--- Kutipan Pilihan ---
WAYKANAN---Dua
tahun berturut-turut (2020 dan 2021), Pabrik Karet PTPN VII Unit Tulungbuyut
meraih predikat terbaik se PTPN Grup. Pabrik pengolahan karet jenis SIR-20 dan
RSS dengan kapasitas 40 ton per hari itu melampaui kinerja pabrik-pabrik
sejenis di 10 PTPN yang ada di Indonesia.
Membeberkan kiat
menggapai kinerja terbaiknya, Manajer PTPN VII Unit Tulungbuyut Ilfendri
menyatakan, secara umum proses dan prosedur yang dilakukan sama dengan pabrik
lain di PTPN Grup. Manajer yang baru bertugas beberapa bulan dari Unit
Padangratu itu memperkirakan, pabrik yang dikelolanya mendapat nilai tertinggi
karena berhasil meminimalisasi stagnasi.
“Kalau secara
umum, semua proses dan prosedur pabrik karet di seluruh PTPN sama. Yang
membedakan mungkin cara treatment oleh masing-masing personel. Mungkin yang
dianggap nilai plus kami adalah hampir tidak ada stagnasi atau berhenti giling.
Dan kunci dari kelancaran proses ada di intensifnya maintenance,” kata
Ilfendri.
Didampingi Masinis
Kepala (Maskep) Teknik dan Pengolahan Anton Purwanto, Ilfendri mengaku mendapat
dukungan penuh dari tim teknik dalam menyusun strategi. Ilfendri mengakui, dia
meneruskan strategi yang telah diletakkan dengan baik oleh manajer sebelumnya,
yakni Agus Faroni yang saat ini memimpin Unit Rejosari-Pematangkiwah.
“Saya masuk ke
sini baru beberapa bulan. Sebelumnya Pak Agus Faroni yang jadi manajer. Beliau
telah membangun sistem dengan baik. Artinya, jika sistem yang baik itu sudah
berjalan, maka siapapun yang menjalankan, asal konsisten, akan terus
menghasilkan kinerja yang baik juga,” kata dia.

--- Perintah Tugas a ---
Tuliskan ulang dengan sama persis bagian baris data di bawah yang dimulai dari baris berisi "right wrist: (616, 468, -14)" dan berakhir di baris berisi "left shoulder: (368, 200, 1)", termasuk kedua baris tersebut.

--- Data yang Diberikan ---
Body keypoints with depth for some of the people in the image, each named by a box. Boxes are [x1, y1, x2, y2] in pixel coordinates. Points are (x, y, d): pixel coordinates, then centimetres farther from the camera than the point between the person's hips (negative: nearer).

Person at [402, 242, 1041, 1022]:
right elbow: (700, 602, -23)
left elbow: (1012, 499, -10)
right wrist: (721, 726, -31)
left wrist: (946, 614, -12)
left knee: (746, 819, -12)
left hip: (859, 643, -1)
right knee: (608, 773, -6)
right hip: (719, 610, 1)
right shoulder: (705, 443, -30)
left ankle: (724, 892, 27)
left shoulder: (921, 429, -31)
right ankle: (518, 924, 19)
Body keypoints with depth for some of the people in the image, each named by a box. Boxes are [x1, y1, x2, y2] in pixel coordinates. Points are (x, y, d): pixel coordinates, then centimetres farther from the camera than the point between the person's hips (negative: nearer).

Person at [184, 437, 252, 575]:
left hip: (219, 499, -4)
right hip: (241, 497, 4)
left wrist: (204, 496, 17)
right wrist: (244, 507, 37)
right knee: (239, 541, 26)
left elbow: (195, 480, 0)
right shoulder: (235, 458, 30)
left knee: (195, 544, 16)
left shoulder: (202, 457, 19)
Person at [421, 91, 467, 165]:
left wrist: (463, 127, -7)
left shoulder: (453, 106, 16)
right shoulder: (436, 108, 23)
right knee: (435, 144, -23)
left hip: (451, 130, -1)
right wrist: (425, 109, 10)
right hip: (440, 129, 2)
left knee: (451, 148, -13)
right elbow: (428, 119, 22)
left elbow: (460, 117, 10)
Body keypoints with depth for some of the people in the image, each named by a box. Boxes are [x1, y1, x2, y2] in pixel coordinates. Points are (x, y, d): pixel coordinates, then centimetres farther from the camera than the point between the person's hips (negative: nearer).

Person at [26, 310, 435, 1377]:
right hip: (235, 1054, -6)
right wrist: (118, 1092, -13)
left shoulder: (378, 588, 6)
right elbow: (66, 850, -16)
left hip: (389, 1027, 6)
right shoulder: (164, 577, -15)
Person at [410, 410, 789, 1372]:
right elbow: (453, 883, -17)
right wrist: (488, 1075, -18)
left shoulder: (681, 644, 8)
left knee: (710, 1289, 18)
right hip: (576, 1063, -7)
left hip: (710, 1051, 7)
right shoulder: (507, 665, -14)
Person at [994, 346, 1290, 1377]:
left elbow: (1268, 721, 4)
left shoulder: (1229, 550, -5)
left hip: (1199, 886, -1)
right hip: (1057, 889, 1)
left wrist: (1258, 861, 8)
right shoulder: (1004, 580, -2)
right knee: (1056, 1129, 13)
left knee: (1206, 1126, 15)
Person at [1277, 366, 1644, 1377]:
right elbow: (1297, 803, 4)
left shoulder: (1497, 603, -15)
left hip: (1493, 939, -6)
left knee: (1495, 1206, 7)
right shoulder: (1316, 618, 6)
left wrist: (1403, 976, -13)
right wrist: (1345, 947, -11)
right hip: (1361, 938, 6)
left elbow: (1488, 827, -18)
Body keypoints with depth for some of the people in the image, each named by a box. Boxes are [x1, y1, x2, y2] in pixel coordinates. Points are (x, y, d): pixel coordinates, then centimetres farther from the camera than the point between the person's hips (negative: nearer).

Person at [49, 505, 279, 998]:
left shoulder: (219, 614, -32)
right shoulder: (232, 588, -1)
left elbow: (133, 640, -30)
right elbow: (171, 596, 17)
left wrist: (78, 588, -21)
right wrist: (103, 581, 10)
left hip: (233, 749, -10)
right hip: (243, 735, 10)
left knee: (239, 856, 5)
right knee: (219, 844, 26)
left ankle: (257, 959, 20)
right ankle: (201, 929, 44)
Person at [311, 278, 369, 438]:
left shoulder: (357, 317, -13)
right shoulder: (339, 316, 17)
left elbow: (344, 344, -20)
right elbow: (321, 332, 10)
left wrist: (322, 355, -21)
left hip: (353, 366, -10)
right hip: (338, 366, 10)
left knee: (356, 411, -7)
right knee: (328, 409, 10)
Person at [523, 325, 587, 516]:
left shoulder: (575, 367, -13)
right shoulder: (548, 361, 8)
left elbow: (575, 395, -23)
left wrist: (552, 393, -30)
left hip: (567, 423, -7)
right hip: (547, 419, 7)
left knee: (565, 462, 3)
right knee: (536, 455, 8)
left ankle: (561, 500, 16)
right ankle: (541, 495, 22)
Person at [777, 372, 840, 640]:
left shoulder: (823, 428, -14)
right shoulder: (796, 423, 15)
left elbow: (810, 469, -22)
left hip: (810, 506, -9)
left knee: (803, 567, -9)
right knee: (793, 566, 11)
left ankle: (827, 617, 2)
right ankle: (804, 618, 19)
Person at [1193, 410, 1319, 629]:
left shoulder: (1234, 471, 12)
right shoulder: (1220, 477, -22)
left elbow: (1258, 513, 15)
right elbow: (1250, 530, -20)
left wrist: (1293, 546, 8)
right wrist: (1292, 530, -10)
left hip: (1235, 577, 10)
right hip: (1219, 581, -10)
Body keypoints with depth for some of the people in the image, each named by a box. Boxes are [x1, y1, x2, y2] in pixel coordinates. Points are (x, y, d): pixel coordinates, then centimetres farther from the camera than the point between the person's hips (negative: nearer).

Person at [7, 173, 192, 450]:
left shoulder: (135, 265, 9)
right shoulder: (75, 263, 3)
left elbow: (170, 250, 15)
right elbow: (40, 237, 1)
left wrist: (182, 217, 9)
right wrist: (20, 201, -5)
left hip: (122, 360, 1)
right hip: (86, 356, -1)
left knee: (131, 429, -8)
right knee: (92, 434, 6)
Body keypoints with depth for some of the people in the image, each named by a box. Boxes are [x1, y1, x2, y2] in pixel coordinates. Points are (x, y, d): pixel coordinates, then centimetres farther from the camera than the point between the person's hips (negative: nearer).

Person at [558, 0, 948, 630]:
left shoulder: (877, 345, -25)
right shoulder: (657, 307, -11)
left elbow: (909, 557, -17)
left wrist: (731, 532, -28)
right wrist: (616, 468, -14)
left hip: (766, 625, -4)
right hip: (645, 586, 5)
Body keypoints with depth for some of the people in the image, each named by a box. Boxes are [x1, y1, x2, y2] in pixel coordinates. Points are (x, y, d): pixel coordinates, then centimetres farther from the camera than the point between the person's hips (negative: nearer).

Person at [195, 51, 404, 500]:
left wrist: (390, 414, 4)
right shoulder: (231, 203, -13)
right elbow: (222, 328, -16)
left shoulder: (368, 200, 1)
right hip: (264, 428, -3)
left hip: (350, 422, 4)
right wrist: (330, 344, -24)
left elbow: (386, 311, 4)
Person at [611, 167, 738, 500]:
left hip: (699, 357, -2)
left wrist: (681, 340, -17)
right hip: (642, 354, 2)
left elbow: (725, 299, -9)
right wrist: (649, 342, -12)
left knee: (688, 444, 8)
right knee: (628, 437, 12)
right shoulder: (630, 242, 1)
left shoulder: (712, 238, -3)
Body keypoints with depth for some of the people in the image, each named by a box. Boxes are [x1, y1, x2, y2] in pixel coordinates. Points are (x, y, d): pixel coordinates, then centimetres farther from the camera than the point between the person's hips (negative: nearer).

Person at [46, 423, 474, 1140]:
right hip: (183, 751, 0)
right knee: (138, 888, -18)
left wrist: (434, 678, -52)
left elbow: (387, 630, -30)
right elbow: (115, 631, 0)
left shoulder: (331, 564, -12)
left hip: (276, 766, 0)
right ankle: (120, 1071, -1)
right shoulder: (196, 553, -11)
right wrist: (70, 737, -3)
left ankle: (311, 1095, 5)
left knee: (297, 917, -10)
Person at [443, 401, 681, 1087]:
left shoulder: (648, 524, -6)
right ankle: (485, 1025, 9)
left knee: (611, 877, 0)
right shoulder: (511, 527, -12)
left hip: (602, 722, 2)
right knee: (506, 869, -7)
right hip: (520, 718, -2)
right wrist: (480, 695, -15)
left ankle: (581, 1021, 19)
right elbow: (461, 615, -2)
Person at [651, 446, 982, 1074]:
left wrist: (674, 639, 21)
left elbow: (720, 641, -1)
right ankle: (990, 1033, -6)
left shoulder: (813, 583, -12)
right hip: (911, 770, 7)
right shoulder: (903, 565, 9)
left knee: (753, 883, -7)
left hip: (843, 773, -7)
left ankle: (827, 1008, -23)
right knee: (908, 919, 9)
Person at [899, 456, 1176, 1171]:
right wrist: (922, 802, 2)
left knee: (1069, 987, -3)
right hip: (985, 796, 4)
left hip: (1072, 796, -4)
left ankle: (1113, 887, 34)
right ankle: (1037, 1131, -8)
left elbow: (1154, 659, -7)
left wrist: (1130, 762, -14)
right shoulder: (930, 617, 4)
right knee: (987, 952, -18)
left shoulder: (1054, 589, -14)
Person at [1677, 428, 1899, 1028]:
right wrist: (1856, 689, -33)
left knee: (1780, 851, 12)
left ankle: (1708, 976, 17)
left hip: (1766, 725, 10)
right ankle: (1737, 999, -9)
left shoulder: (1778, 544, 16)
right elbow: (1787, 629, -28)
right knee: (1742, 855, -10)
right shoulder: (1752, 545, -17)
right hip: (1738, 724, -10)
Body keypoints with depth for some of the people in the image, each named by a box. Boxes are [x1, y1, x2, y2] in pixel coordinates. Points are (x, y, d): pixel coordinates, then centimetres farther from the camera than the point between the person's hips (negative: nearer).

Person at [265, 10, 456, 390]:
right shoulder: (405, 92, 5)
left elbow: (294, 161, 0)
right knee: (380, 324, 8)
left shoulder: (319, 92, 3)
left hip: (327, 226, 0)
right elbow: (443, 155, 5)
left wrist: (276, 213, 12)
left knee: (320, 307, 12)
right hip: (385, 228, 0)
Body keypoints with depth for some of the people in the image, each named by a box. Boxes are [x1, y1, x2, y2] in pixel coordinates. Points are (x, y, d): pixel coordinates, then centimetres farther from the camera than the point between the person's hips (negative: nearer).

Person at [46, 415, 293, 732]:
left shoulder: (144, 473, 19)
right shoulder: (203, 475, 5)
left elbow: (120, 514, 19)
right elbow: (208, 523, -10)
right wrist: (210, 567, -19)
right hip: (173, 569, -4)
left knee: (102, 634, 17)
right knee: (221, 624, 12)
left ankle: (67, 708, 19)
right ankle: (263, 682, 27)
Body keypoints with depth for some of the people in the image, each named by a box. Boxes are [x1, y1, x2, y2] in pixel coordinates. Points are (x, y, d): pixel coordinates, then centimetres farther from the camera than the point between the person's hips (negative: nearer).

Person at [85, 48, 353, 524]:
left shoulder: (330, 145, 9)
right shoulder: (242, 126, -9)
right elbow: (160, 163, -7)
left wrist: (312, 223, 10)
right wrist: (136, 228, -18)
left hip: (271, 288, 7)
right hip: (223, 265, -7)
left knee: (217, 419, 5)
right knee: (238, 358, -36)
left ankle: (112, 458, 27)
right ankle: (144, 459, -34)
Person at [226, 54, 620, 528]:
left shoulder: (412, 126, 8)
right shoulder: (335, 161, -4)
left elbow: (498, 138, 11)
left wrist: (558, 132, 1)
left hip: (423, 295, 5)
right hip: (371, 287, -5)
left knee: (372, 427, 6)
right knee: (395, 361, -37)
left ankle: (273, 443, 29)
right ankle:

--- Perintah Tugas b ---
Tentukan apakah setiap pernyataan berikut sesuai dengan berita tentang Pabrik Karet PTPN VII Unit Tulungbuyut, lalu jawab ya atau tidak beserta kutipan kata-kata penentunya: (i) Pabrik itu punya kapasitas 40 ton per hari. (ii) Ilfendri sudah bertahun-tahun menjadi manajer di Unit Tulungbuyut. (iii) Agus Faroni sekarang memimpin Unit Padangratu.

--- Kunci Jawaban a ---
right wrist: (616, 468, -14)
left hip: (766, 625, -4)
right hip: (645, 586, 5)
Body keypoints with depth for some of the people in the image, each named by a box. Boxes are [x1, y1, x2, y2] in pixel coordinates. Points are (x, y, d): pixel coordinates, then centimetres farther from the camera than the point between the person's hips (negative: nearer).

Person at [195, 51, 404, 500]:
left wrist: (390, 414, 4)
right shoulder: (231, 203, -13)
right elbow: (222, 328, -16)
left shoulder: (368, 200, 1)

--- Kunci Jawaban b ---
(i) Ya: "dengan kapasitas 40 ton per hari"
(ii) Tidak: "Saya masuk ke sini baru beberapa bulan."
(iii) Tidak: "Agus Faroni yang saat ini memimpin Unit Rejosari-Pematangkiwah"